I firmly believe that the body of believers is the temple of God on this earth, which obviously finds expression in local congregations. It does not find expression with me sitting on my couch on Zoom. We are instructed to bring our offerings to the place that God has named, and no other place. This is the regulative principle of worship. In the old dispensation that was the temple in Jerusalem. In the new dispensation that is the local congregation of the church of Christ.

This will no doubt be seen as extreme but I believe that there has been an almost wholesale abdication of authority and conviction in the reformed churches in north America, which has shown us to be very weak. The fact that many would rather stay home than come to worship shows how weak our churches truly are, for if the Holy Spirit was present with power, nothing could keep these people away. But the fact is is that many in our churches are actually afraid to die. We have older persons in our congregations, who should have the most assurance of anyone, who should be the most ready to die, who are so afraid of death that they don't even come to corporate worship when there is not a single active case of COVID-19 in the congregation, which in fact is a disease that the vast majority of persons who contract, survive. That very fact is a stinging rebuke of the state of our churches, is it not? Or do we actually think that our churches are in good shape?

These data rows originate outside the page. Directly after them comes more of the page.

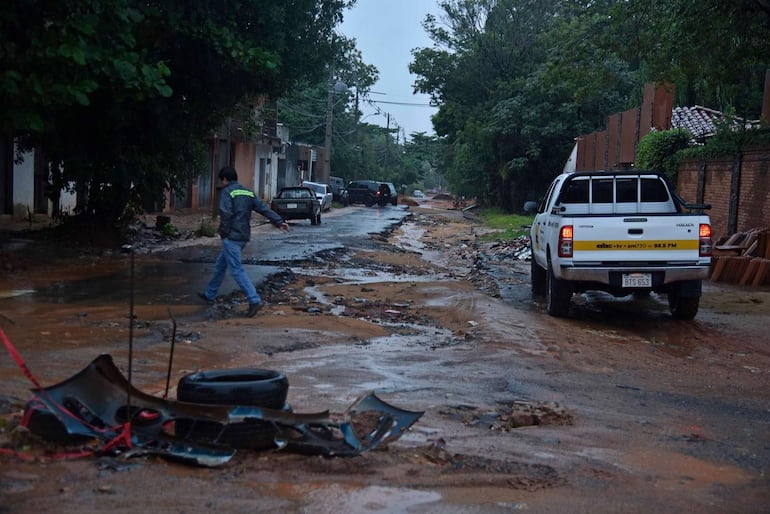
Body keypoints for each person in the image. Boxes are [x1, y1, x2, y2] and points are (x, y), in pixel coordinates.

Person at [199, 165, 290, 317]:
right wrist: (279, 221)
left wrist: (224, 233)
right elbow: (263, 208)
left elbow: (225, 213)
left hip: (232, 237)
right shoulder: (247, 191)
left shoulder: (227, 192)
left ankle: (254, 300)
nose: (222, 183)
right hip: (243, 236)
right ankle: (210, 294)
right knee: (221, 265)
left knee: (236, 269)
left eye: (222, 180)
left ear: (225, 179)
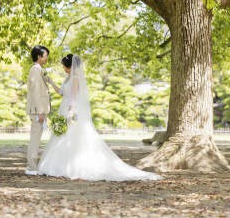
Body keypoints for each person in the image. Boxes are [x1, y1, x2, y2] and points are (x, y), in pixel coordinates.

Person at [38, 54, 162, 181]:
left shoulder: (75, 77)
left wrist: (71, 112)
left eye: (65, 66)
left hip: (71, 110)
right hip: (64, 109)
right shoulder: (68, 78)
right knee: (62, 136)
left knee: (73, 136)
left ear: (70, 66)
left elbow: (74, 97)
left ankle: (73, 167)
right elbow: (61, 92)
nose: (64, 68)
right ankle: (61, 165)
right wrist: (51, 82)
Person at [25, 45, 60, 175]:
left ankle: (33, 166)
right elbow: (34, 91)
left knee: (37, 137)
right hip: (36, 110)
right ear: (39, 56)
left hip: (40, 110)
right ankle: (31, 167)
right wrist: (40, 111)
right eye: (45, 55)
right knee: (35, 138)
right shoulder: (35, 69)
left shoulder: (40, 70)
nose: (47, 58)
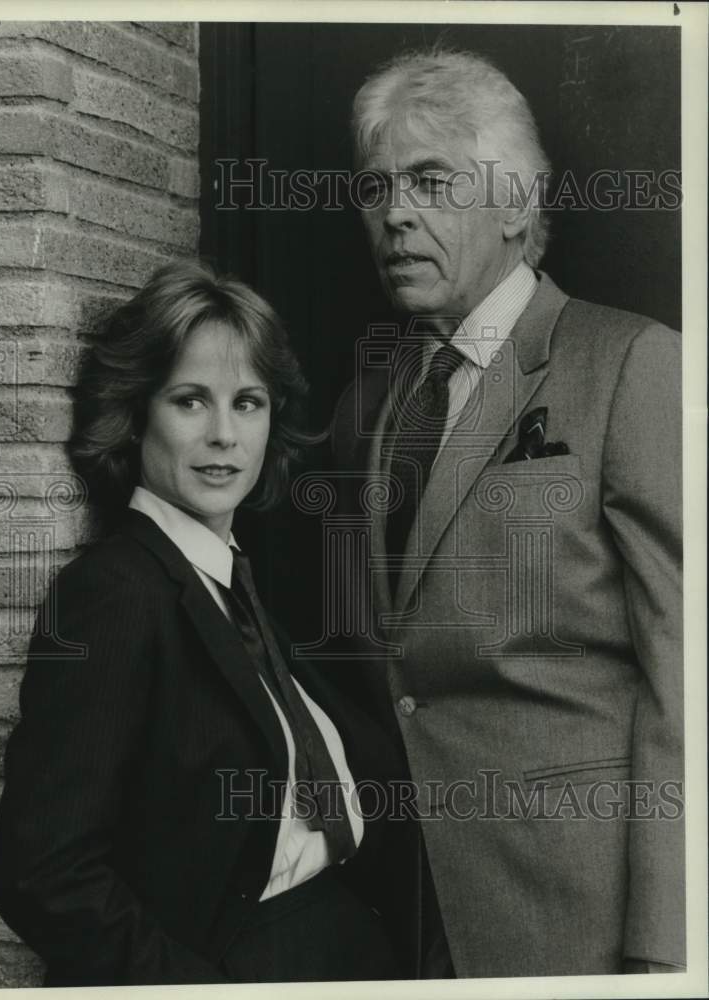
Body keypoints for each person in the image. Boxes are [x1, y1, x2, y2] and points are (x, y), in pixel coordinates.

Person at [331, 48, 684, 978]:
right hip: (414, 916)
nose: (395, 213)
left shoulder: (631, 366)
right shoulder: (377, 404)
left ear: (518, 209)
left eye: (432, 180)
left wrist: (669, 946)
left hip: (581, 917)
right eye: (376, 188)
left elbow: (690, 678)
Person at [0, 260, 407, 986]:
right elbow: (45, 873)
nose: (224, 435)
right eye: (190, 401)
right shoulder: (114, 593)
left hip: (334, 945)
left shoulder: (226, 579)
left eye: (247, 402)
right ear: (134, 411)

From Martin Luther's letter "Whether one may flee from a deadly plague"

"Because this letter will go out in print for people to read, I regard it useful to add some brief instructions on how one should care and provide for the soul in time of death. We have done this orally from the pulpit, and still do so every day in fulfillment of the ministry to which we have been called as pastors.

First, one must admonish the people to attend church and listen to the sermon so that they learn through God’s word how to live and how to die."

I believe Luther was correct. In fact, staying away from church is the exact opposite of what someone should be doing if death is all around us.
Thanks so much for being charitable as well brother! It's especially difficult when communicating online when we are not in person, as it's hard to feel out somebody's character, but trust me I would never mean anything in a rude way or insulting way towards you. I always want to be kind and gracious.

I see you have some very thought-through reasons to have the convictions that you do have. Thanks for taking the time to explain why you feel the way you do!